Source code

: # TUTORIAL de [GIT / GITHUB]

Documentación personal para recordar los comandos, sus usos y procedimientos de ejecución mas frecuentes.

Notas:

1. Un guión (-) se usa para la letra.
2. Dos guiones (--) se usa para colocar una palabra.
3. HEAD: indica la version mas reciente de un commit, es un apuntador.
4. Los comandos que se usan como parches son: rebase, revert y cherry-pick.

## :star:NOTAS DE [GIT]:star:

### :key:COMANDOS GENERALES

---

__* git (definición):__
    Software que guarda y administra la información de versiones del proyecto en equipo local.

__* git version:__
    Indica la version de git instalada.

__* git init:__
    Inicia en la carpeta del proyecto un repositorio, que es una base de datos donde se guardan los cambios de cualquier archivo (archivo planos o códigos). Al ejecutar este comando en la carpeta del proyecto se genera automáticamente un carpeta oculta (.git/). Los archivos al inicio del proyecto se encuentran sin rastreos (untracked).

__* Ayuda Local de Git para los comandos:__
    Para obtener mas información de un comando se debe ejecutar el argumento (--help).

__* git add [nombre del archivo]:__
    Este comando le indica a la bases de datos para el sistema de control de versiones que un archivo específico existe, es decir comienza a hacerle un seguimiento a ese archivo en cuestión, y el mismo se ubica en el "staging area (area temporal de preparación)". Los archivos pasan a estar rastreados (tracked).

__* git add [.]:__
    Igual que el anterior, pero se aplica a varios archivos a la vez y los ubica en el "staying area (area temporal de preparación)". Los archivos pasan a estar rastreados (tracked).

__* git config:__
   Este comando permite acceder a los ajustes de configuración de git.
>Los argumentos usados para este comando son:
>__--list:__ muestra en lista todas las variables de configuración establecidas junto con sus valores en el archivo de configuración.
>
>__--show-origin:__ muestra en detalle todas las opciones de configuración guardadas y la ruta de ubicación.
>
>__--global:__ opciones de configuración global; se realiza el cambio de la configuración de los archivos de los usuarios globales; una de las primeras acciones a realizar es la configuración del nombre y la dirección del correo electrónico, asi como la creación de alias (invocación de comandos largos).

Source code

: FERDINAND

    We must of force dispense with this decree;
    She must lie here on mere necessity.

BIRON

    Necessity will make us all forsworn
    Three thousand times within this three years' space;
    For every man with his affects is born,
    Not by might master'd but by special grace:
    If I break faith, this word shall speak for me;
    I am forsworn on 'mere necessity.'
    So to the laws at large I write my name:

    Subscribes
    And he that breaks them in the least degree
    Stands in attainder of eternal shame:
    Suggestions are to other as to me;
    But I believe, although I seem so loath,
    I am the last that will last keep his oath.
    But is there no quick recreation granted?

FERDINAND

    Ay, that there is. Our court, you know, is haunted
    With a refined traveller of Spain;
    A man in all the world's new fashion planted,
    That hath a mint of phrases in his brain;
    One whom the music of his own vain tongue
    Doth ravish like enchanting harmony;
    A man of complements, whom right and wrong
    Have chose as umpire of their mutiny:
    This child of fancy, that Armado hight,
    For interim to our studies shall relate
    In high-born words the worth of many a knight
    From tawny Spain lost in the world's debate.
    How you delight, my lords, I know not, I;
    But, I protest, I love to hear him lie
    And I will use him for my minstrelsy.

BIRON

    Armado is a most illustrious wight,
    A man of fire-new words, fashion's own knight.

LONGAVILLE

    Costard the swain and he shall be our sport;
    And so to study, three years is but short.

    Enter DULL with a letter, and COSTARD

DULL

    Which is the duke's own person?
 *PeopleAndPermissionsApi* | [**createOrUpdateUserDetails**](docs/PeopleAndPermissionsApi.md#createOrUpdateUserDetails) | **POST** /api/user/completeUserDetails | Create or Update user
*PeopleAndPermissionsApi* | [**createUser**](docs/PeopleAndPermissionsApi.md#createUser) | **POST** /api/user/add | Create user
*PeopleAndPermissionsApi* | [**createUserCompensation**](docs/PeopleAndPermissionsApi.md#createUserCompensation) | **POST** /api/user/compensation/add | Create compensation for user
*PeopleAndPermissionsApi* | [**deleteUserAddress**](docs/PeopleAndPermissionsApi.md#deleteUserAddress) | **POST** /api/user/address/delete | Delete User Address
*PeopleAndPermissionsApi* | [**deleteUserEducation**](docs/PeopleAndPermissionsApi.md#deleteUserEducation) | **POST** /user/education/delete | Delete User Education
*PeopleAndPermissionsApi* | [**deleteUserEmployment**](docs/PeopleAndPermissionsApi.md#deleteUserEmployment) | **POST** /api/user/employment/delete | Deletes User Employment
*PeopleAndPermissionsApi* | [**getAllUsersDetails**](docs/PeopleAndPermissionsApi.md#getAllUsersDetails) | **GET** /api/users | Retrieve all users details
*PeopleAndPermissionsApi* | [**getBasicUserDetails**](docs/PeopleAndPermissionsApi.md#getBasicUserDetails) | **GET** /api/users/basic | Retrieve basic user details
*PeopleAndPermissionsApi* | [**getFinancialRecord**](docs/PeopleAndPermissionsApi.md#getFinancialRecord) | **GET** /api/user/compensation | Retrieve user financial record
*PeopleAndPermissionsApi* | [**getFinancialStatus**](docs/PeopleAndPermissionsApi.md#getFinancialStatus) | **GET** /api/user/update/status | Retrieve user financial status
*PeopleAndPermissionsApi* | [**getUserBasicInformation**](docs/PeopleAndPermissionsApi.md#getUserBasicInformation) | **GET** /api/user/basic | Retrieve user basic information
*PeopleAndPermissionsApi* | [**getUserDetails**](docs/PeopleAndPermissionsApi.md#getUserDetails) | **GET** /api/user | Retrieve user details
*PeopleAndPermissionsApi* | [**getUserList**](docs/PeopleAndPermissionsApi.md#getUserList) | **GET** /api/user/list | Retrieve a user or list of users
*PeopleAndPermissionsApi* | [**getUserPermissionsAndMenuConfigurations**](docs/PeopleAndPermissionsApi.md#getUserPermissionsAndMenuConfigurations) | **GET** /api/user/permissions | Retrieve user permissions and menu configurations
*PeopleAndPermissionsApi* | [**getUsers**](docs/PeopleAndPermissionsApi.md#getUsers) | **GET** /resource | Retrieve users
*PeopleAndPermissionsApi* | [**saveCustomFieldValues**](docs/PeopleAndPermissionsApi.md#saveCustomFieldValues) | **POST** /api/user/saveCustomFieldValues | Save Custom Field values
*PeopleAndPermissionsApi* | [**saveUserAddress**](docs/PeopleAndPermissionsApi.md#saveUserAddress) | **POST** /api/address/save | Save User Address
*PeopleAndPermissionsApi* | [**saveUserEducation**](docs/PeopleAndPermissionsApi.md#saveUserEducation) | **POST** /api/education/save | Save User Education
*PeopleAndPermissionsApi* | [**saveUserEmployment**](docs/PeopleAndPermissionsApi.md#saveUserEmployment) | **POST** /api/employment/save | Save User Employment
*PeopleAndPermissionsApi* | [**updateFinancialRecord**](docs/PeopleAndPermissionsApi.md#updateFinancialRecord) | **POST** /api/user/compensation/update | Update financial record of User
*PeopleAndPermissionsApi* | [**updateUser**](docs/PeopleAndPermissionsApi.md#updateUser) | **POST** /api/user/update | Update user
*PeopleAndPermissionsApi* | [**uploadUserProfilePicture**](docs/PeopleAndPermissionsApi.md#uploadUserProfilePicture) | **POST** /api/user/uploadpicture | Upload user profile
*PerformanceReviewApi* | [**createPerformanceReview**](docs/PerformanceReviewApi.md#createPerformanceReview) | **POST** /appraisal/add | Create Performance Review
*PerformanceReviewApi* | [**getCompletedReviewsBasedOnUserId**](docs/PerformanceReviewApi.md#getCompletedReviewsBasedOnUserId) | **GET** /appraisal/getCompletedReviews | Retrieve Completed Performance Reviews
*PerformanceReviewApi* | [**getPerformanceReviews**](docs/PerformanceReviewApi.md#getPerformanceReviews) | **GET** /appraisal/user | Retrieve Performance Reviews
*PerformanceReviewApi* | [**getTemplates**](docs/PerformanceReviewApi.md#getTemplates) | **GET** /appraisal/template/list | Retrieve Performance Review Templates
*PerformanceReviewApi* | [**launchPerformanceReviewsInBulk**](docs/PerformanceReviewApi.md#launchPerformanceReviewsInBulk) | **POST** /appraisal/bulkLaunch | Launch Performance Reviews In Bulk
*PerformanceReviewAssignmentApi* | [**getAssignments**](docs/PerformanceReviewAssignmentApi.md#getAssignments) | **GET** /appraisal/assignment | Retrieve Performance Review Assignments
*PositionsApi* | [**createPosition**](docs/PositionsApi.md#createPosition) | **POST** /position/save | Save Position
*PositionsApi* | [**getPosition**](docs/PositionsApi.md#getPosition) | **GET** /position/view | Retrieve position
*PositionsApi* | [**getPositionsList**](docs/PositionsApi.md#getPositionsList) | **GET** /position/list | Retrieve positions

* **Exercise objective**
Retype the material from its very first line through the line containing "Este comando le", including both ends, without changing a single character.

* **Result**
Source code

: # TUTORIAL de [GIT / GITHUB]

Documentación personal para recordar los comandos, sus usos y procedimientos de ejecución mas frecuentes.

Notas:

1. Un guión (-) se usa para la letra.
2. Dos guiones (--) se usa para colocar una palabra.
3. HEAD: indica la version mas reciente de un commit, es un apuntador.
4. Los comandos que se usan como parches son: rebase, revert y cherry-pick.

## :star:NOTAS DE [GIT]:star:

### :key:COMANDOS GENERALES

---

__* git (definición):__
    Software que guarda y administra la información de versiones del proyecto en equipo local.

__* git version:__
    Indica la version de git instalada.

__* git init:__
    Inicia en la carpeta del proyecto un repositorio, que es una base de datos donde se guardan los cambios de cualquier archivo (archivo planos o códigos). Al ejecutar este comando en la carpeta del proyecto se genera automáticamente un carpeta oculta (.git/). Los archivos al inicio del proyecto se encuentran sin rastreos (untracked).

__* Ayuda Local de Git para los comandos:__
    Para obtener mas información de un comando se debe ejecutar el argumento (--help).

__* git add [nombre del archivo]:__
    Este comando le indica a la bases de datos para el sistema de control de versiones que un archivo específico existe, es decir comienza a hacerle un seguimiento a ese archivo en cuestión, y el mismo se ubica en el "staging area (area temporal de preparación)". Los archivos pasan a estar rastreados (tracked).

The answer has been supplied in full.